When I came round after the termination, mercifully nausea-free, I felt utterly liberated. I sent my ex-boyfriend a text that simply read ‘it’s done’, and was amazed that the heavy biliousness that had plagued me for the last few weeks had lifted instantly.

One woman on the Whisper app says that she went to a nightclub on the same day as her termination. While I wasn’t vocally celebrating, I understand her desire to get straight back to normal and embrace her freedom. After my procedure, I felt excited about the future for the first time since finding out I was pregnant. I threw myself back into work, moved into a nicer flat and, after a few months, started dating again. Almost a year on, I haven’t felt any regret or sadness. The only emotion I occasionally feel is a wave of relief that I don’t now have a three-month-old child.

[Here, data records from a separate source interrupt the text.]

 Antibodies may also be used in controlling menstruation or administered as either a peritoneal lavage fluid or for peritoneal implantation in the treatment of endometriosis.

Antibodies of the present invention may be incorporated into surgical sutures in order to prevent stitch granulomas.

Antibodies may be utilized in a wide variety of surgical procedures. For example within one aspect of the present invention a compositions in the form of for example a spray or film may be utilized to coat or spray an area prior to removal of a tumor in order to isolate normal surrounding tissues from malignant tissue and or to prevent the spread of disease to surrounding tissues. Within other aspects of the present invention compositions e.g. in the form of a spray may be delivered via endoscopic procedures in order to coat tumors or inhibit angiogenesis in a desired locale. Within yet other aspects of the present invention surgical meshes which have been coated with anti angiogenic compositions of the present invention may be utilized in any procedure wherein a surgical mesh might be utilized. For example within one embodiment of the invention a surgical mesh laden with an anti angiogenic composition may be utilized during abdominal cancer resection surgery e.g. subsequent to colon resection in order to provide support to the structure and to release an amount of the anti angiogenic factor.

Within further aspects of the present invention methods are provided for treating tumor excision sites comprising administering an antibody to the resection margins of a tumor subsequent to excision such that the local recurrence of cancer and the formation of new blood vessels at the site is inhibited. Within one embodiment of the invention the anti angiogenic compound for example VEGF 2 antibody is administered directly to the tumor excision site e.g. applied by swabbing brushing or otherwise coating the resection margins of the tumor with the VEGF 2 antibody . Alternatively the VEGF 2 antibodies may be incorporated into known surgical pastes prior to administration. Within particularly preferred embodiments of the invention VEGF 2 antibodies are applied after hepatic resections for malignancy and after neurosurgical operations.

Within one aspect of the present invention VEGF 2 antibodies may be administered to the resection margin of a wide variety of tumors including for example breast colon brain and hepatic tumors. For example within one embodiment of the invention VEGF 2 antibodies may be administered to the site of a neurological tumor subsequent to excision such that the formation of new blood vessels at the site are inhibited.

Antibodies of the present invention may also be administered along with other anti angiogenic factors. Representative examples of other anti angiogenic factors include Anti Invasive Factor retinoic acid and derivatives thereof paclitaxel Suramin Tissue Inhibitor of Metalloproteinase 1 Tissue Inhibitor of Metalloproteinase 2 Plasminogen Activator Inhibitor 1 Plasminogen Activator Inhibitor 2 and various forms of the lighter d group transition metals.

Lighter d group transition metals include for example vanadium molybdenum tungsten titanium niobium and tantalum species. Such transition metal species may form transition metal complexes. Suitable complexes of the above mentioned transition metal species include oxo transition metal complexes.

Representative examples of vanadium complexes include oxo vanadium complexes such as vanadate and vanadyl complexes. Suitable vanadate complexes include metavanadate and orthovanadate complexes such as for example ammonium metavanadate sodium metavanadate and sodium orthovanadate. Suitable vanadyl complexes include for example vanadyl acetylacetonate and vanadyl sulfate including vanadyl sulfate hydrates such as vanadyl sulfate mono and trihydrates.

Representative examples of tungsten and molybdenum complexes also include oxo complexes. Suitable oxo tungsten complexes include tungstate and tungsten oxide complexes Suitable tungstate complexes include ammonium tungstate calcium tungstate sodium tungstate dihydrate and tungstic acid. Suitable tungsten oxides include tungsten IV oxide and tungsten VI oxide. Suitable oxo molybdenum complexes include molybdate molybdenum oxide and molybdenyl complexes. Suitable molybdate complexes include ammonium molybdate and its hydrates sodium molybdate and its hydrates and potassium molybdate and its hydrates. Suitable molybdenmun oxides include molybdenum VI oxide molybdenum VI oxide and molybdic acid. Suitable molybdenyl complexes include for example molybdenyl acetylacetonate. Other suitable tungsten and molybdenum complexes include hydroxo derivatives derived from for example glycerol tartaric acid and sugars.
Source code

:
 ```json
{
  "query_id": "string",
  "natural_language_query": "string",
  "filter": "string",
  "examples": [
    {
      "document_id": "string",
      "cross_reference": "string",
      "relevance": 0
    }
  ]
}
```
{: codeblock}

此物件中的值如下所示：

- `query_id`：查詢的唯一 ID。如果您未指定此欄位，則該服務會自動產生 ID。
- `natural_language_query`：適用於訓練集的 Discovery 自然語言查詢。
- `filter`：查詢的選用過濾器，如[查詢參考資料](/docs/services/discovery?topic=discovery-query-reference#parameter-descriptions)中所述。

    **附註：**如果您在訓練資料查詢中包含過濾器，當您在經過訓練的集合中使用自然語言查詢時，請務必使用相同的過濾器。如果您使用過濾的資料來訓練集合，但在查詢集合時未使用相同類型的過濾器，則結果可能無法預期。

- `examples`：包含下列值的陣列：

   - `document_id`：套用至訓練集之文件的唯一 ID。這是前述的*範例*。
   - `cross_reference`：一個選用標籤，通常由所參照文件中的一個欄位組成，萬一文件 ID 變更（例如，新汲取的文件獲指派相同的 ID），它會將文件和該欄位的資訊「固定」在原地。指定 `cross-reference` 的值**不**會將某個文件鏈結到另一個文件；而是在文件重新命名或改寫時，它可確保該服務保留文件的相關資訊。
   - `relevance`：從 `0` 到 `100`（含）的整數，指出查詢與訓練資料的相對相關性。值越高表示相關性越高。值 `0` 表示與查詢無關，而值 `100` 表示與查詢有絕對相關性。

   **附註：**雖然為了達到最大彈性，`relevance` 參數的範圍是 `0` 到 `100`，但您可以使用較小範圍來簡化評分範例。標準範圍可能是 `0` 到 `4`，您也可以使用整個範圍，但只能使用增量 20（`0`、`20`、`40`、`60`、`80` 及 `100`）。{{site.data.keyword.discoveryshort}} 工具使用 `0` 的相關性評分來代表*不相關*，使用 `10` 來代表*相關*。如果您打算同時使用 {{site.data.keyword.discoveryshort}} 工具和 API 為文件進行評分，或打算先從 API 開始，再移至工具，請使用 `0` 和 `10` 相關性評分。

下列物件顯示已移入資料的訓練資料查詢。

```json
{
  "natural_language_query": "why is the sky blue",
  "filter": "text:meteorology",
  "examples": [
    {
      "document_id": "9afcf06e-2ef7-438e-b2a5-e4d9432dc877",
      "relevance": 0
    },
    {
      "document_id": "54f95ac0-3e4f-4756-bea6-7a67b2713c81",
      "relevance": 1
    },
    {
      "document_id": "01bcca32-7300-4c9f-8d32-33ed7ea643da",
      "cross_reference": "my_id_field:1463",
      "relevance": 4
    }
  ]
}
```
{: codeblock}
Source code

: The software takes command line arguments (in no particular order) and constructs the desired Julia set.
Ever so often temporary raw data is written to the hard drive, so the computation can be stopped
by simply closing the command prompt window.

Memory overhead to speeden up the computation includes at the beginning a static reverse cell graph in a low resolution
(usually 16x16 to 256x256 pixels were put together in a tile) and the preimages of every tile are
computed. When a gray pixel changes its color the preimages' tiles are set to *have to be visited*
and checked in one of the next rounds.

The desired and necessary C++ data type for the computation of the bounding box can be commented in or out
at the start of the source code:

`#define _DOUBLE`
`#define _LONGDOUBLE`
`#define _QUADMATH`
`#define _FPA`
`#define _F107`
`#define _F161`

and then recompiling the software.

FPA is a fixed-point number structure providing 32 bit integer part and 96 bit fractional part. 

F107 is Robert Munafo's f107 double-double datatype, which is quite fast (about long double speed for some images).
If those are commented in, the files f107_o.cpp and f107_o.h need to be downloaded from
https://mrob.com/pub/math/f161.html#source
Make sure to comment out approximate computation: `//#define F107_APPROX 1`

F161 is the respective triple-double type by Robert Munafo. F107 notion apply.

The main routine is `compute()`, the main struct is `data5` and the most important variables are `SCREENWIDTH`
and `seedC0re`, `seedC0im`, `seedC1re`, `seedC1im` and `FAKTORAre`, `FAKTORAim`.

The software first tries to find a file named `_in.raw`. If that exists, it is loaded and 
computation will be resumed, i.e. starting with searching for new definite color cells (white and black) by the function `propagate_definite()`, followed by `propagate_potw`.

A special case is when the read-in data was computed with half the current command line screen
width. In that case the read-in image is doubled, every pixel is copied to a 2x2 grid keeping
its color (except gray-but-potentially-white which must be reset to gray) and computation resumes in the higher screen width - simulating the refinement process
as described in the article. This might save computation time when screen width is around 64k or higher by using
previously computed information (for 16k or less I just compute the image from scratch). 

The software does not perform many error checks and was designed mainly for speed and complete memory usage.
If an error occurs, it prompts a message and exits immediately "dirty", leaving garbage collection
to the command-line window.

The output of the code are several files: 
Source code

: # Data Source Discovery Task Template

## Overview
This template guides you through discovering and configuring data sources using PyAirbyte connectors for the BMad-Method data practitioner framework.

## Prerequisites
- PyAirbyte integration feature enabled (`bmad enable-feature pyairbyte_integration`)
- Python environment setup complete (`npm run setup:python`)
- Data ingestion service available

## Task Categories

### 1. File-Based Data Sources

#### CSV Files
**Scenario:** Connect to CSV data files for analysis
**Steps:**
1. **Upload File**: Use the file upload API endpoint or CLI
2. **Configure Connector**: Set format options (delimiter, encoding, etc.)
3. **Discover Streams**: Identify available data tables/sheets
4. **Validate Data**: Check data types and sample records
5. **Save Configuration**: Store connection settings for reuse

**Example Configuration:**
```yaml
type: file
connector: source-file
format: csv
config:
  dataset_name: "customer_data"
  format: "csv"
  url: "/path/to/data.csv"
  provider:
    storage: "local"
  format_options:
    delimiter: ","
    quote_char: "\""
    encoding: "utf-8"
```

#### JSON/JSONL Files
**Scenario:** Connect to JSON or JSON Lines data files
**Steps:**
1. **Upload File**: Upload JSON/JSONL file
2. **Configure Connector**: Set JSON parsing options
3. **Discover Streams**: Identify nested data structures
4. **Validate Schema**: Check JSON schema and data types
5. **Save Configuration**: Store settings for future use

Apart from that relief, I haven’t ever wondered what my life would be like if I’d had a baby. Because I was so set on my decision from the start, it was never a scenario that needed any consideration, and I still feel that being a parent would only have changed my life for the worse. Perhaps that’s the reason I rarely, if ever, think about the abortion now; it certainly doesn’t stand out in my memory as a particularly traumatic event.

Most of the time, there’s no need to talk about it, but if the subject arises with friends, I have no issue discussing it. People’s default reaction to finding out I had an abortion is to say how sorry they are that I had to go through it, before asking if I ever considered continuing the pregnancy. When I explain my feelings, I’m invariably met with understanding, and a good few of my friends have said they would have felt the same in my position.

That isn’t to say that some women don’t feel negative emotions following an abortion; counseling is offered before the procedure for this very reason. But there’s no correct way to feel, and my reaction is just as valid as the next woman’s. I have no doubt that I made the right decision.’

DCG

*A Baby at Nine Weeks

Your baby now has earlobes. Your baby’s eyelids are now fused shut and won’t open until 27 weeks. The tips of your baby’s fingers are slightly enlarged where his “touch pads” are developing. Your baby can now move his limbs; all the major joints are working, including the shoulders, elbows, wrists, knees, and ankles.